The website of Iran’s main stadium was hacked, on Wednesday, with a demand that women be allowed to watch football matches, a day after female lawmakers were permitted to attend.
Iran’s World Cup qualifier against Syria in Tehran’s Azadi stadium was notable for more than just the goals from the visiting team.
The presence of at least two female lawmakers was thought to be the first time Iranian women were allowed to watch a men’s match since the 1979 Islamic revolution.
The next day, the ISNA news agency said the stadium website had been hacked, with a banner placed across the front page for several hours saying: “Let Iranian women enter their stadiums”.
It emerged that the Ministry of Sport had granted special permission for female members of parliament to attend the Syria match following a request by lawmaker Tayebeh Siavoshi.
Some women MPs rejected the offer but Siavoshi accepted the invitation, saying it was a sign of progress.
“I believe we should make officials hear our demands through proper channels.
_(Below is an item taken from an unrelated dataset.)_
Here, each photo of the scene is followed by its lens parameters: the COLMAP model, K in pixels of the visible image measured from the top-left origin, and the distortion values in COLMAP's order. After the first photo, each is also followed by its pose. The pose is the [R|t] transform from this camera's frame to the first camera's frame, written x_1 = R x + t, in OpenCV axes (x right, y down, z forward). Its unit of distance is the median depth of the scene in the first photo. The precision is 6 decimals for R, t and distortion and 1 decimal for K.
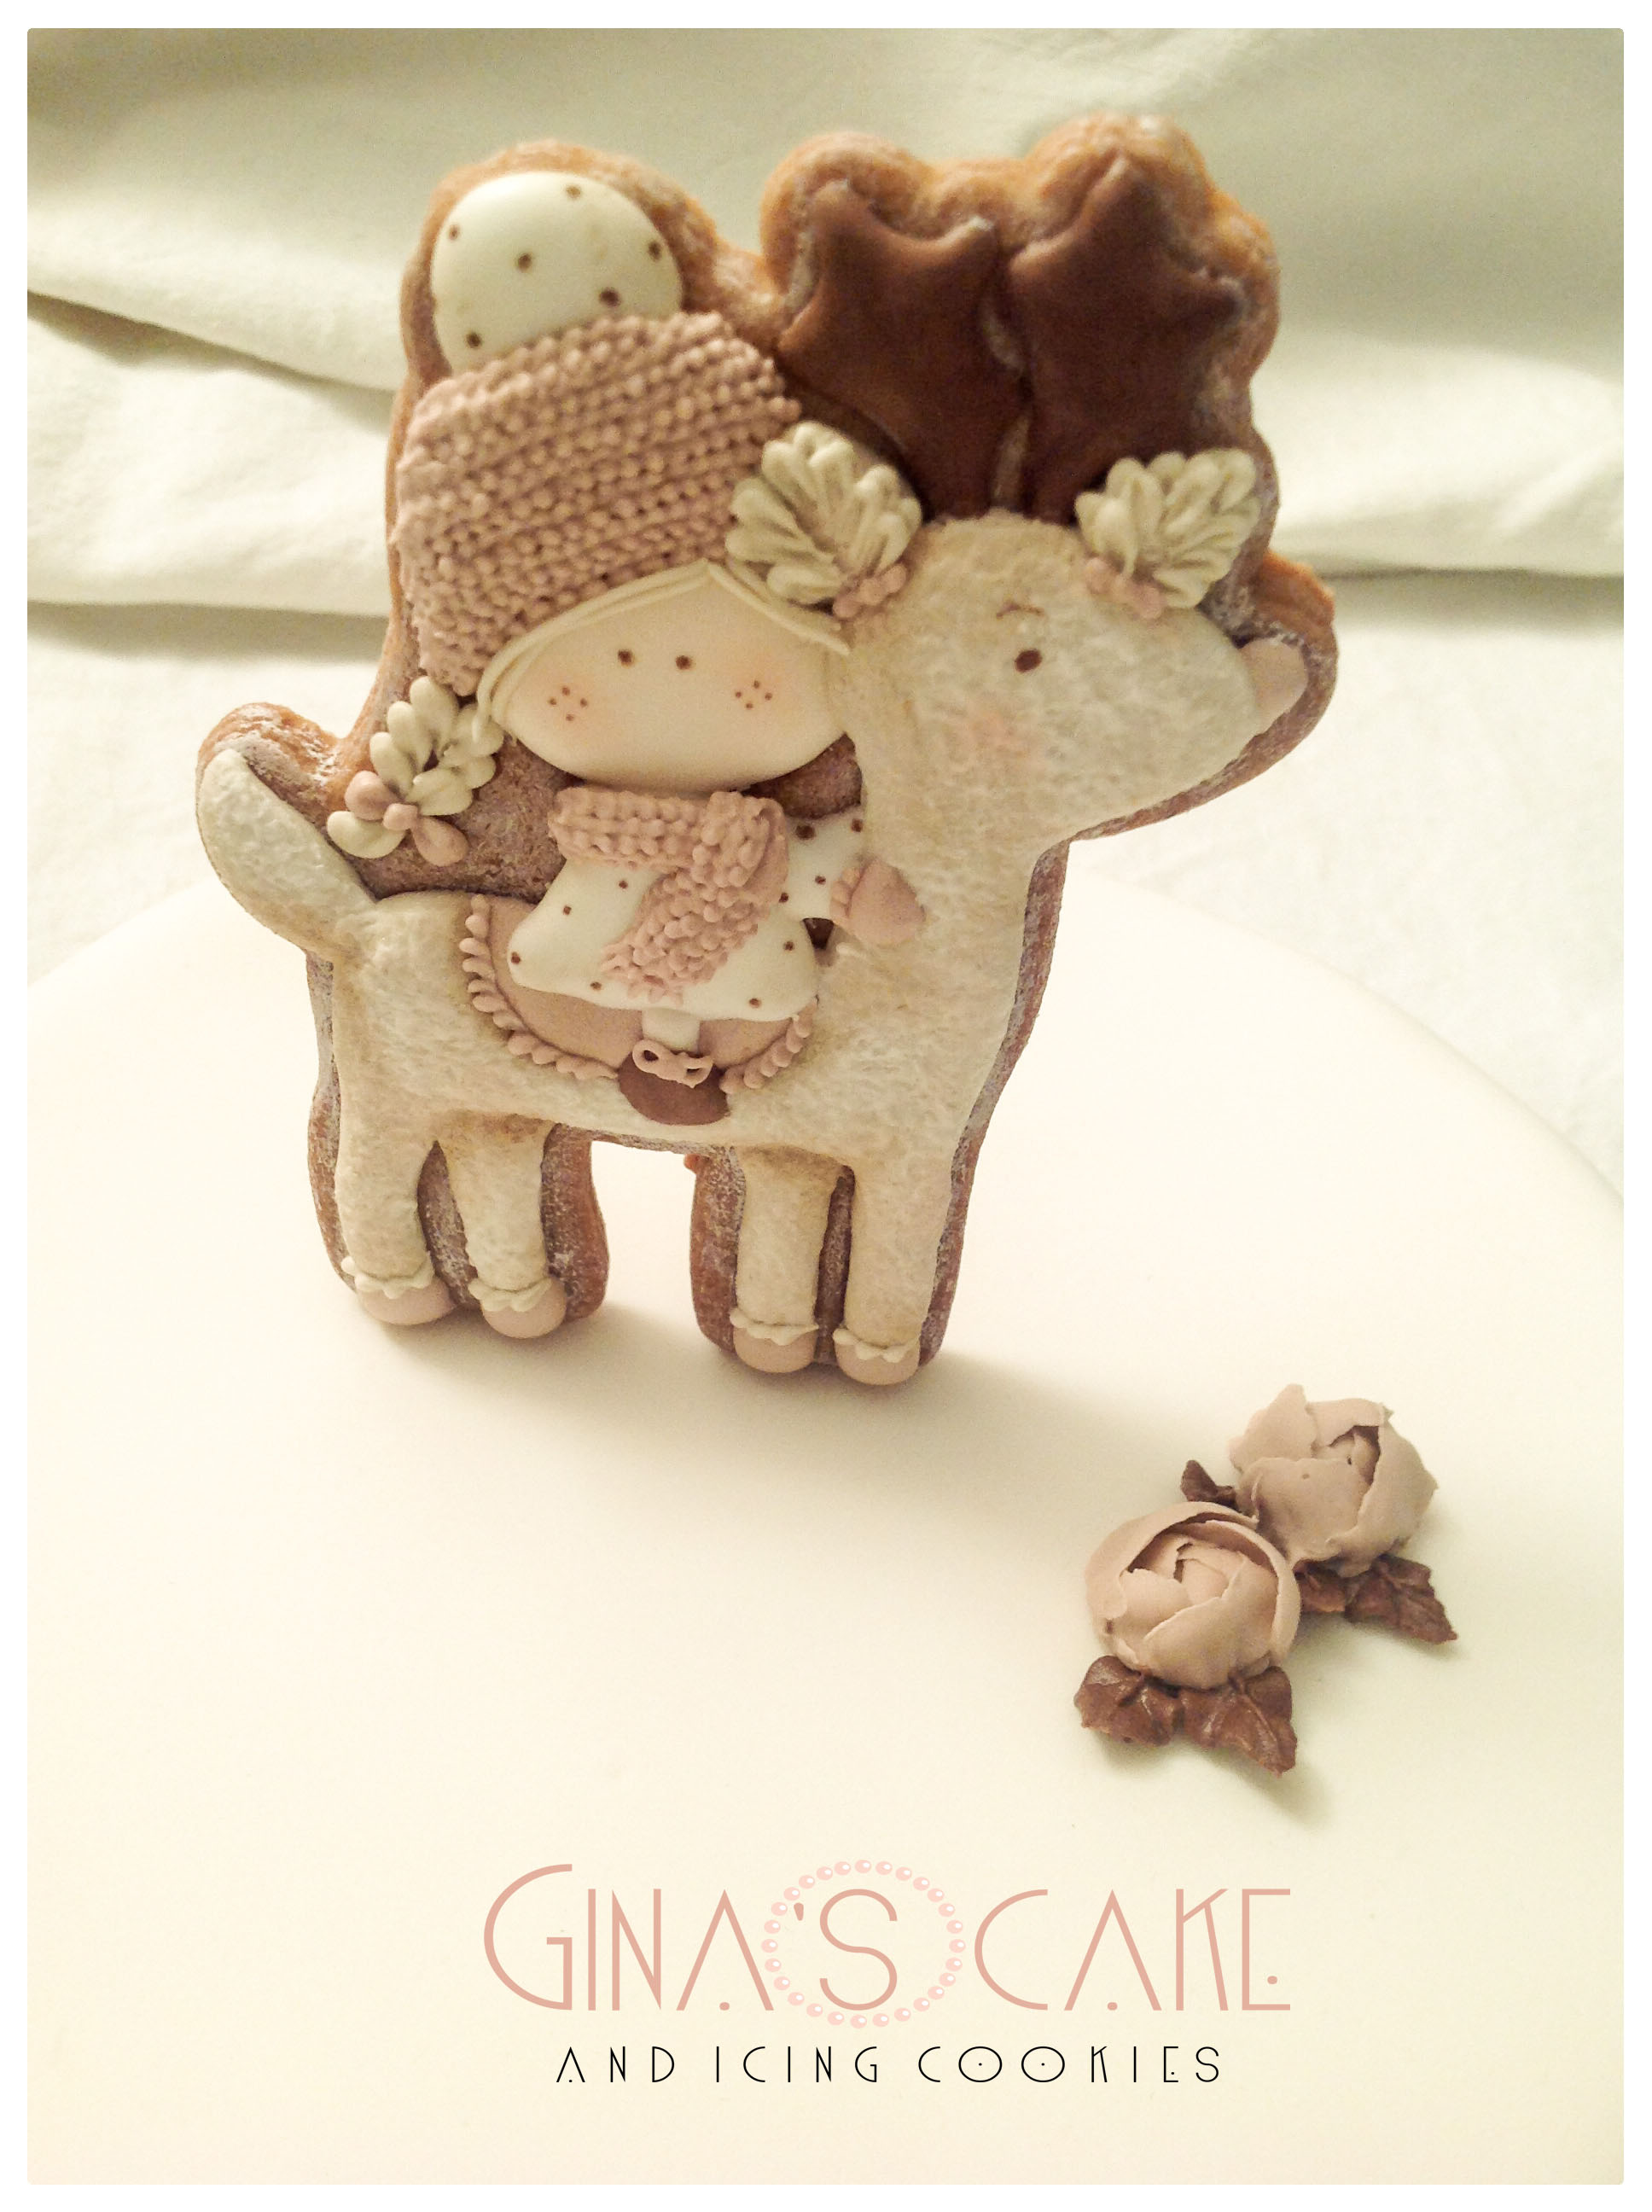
lens RADIAL K [[2212.7, 0, 826.0], [0, 2212.7, 1106.0], [0, 0, 1]] dist [0.239809, -0.710168]
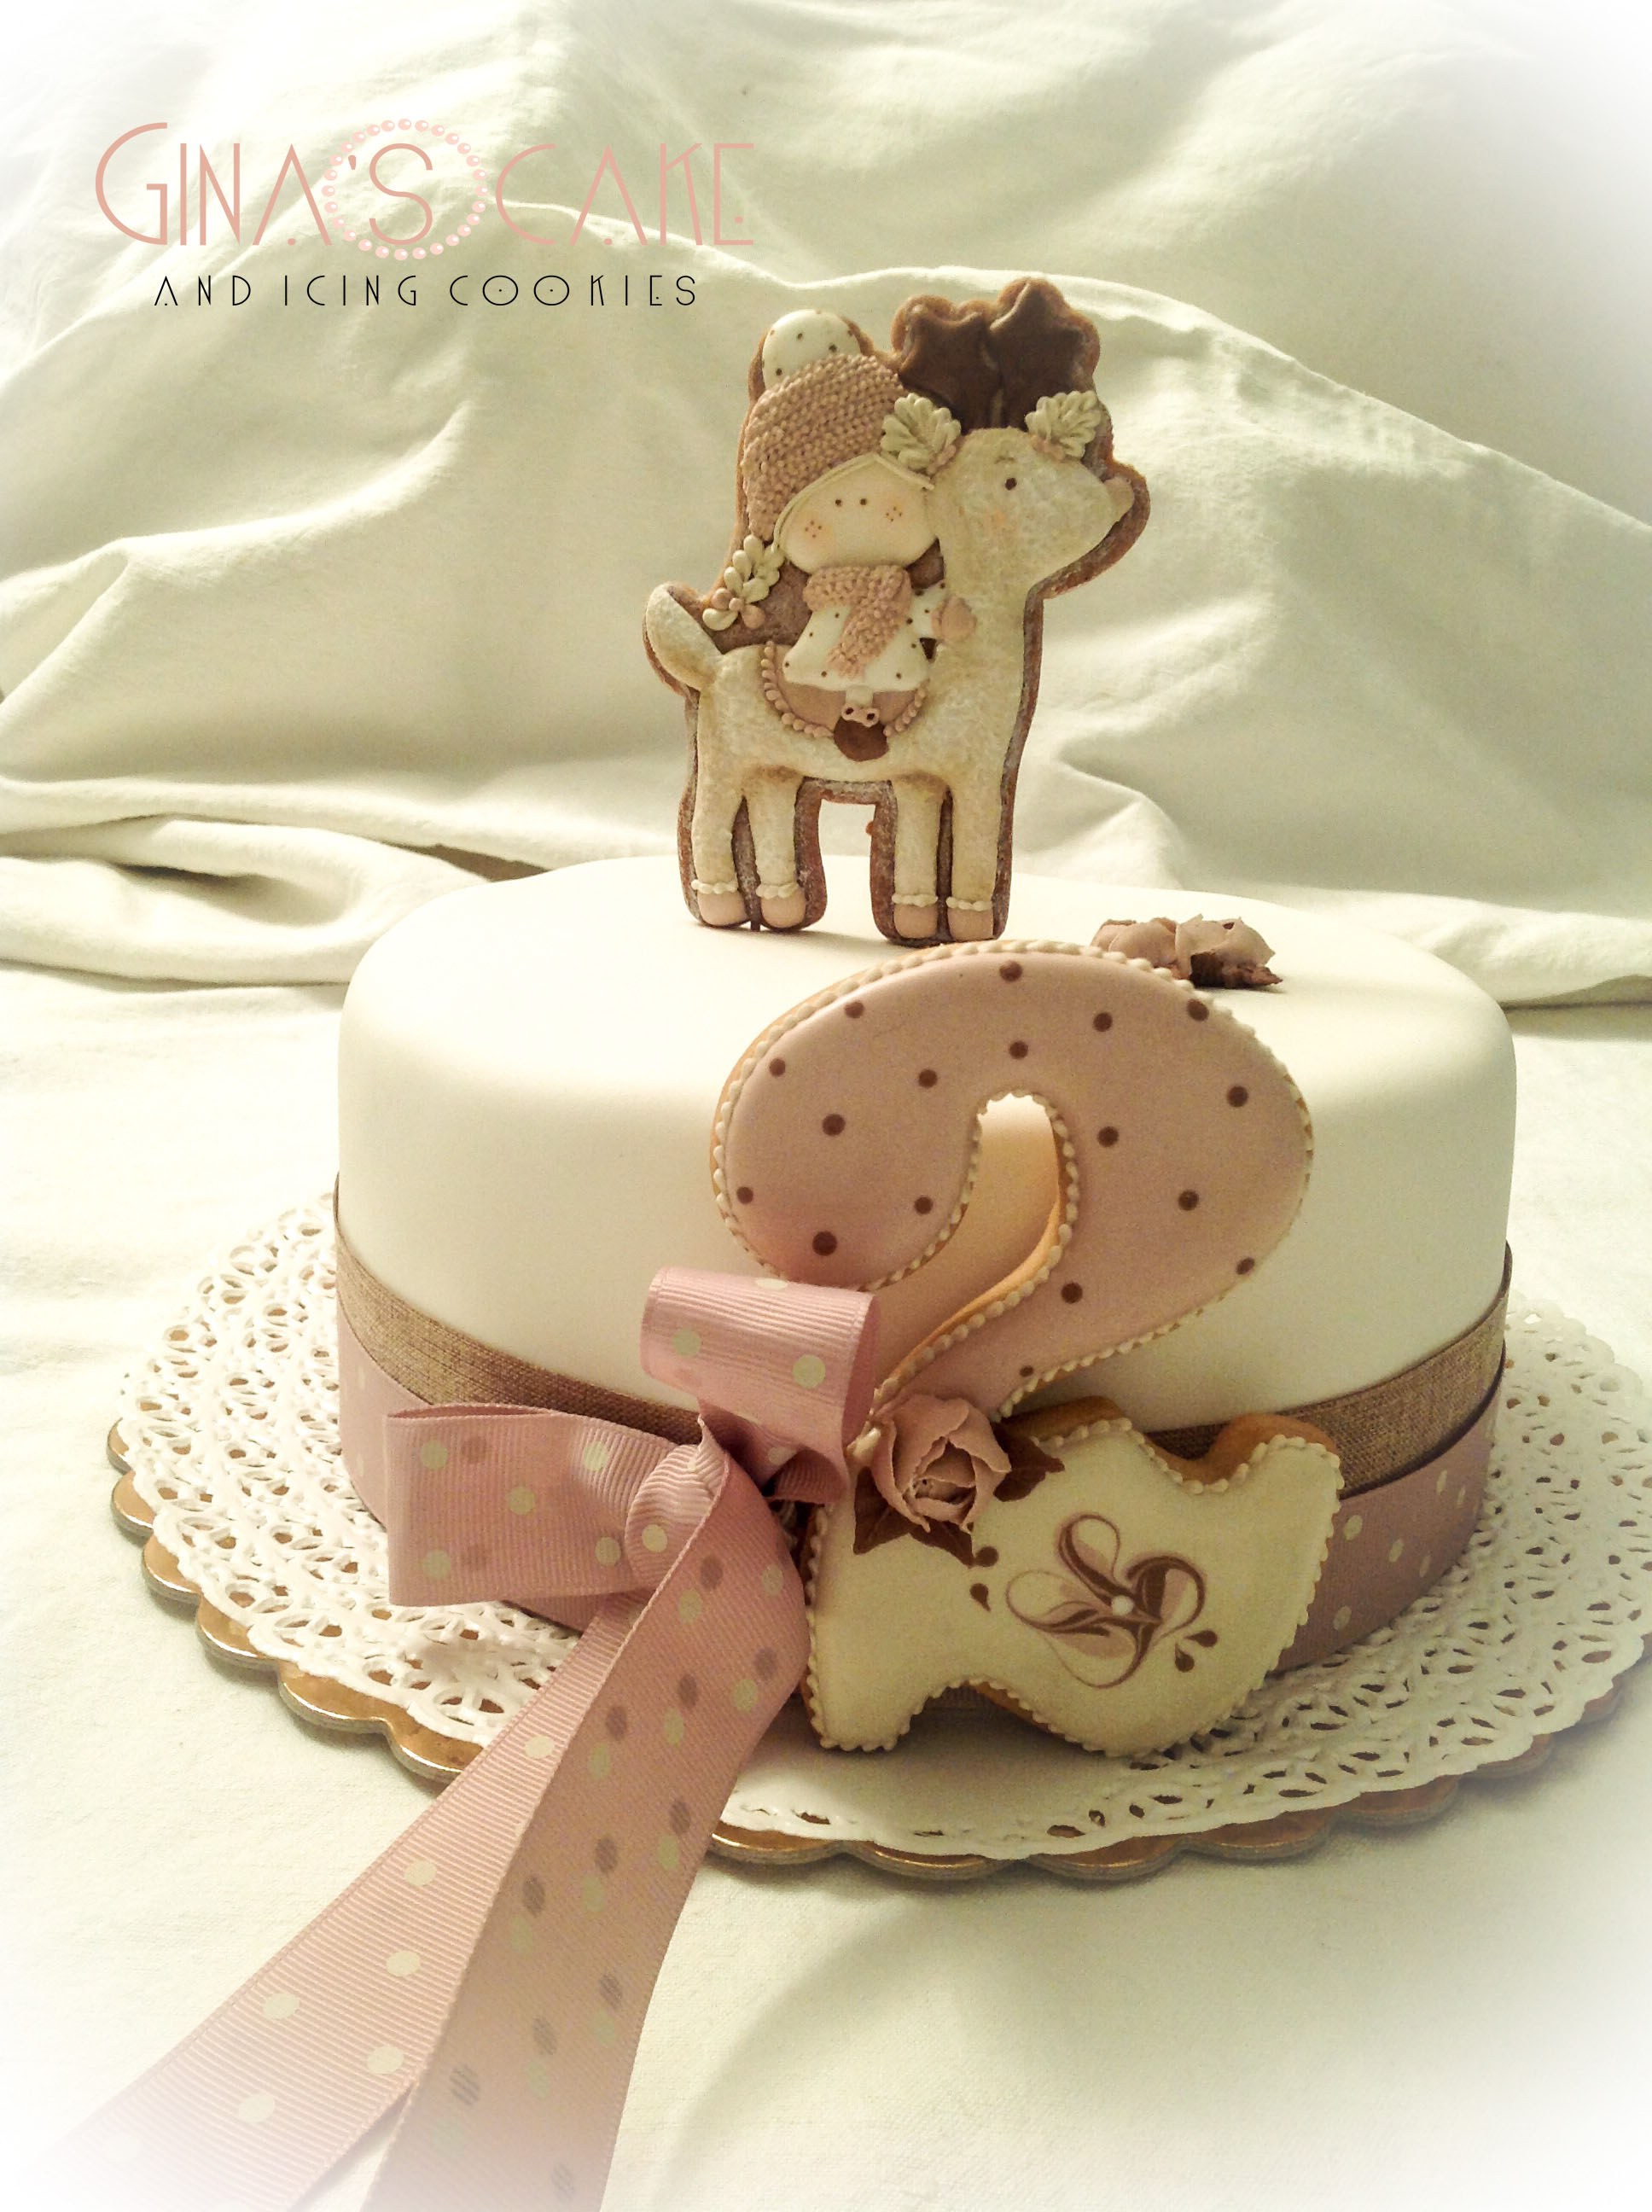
lens RADIAL K [[2212.7, 0, 826.0], [0, 2212.7, 1106.0], [0, 0, 1]] dist [0.239809, -0.710168]
pose [[0.997753, -0.049460, -0.045206, -0.027547], [0.019877, 0.862754, -0.505233, 1.491034], [0.063991, 0.503199, 0.861798, -0.684568]]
I went to the stadium for this very demand,” she said.
Sports Minister Masoud Soltanifar suggested further change could be coming.
“We will try to pave the ground for the presence of families in stadiums by consultation and coordination,” he said.
“I am confident that the fans would respect boundaries which need to be respected.”
Female foreigners are allowed to attend matches, and many noted the presence of Syrian women in the crowd at Azadi stadium on Tuesday night.
This prompted a rare comment by one of the announcers on state television, saying it was “a shame” that Iranian women were barred.
Women are not allowed to watch men’s football and some other sporting events such as wrestling because the atmosphere is considered too vulgar for them.
Some gather outside the stadium during matches as a protest, while many also sneak through the gates in disguise.
President Hassan Rouhani has vowed greater freedoms for women as part of a liberalising agenda that helped secure him re-election in May.
He has faced criticism from reformists after failing to appoint a single female minister, but his defenders say he is trying to avoid too direct a clash with the conservative establishment and has appointed several women outside the cabinet.
The issue of women and sport remains fraught and unpredictable, with females suddenly banned from volleyball matches in 2014 only to be gradually allowed to return in segregated seats.
This week, there was joy and surprise for female football fans when they were allowed to buy tickets for the Syria match on the Azadi stadium website, only for officials to say this was due to a “technical glitch” and that their tickets would be refunded.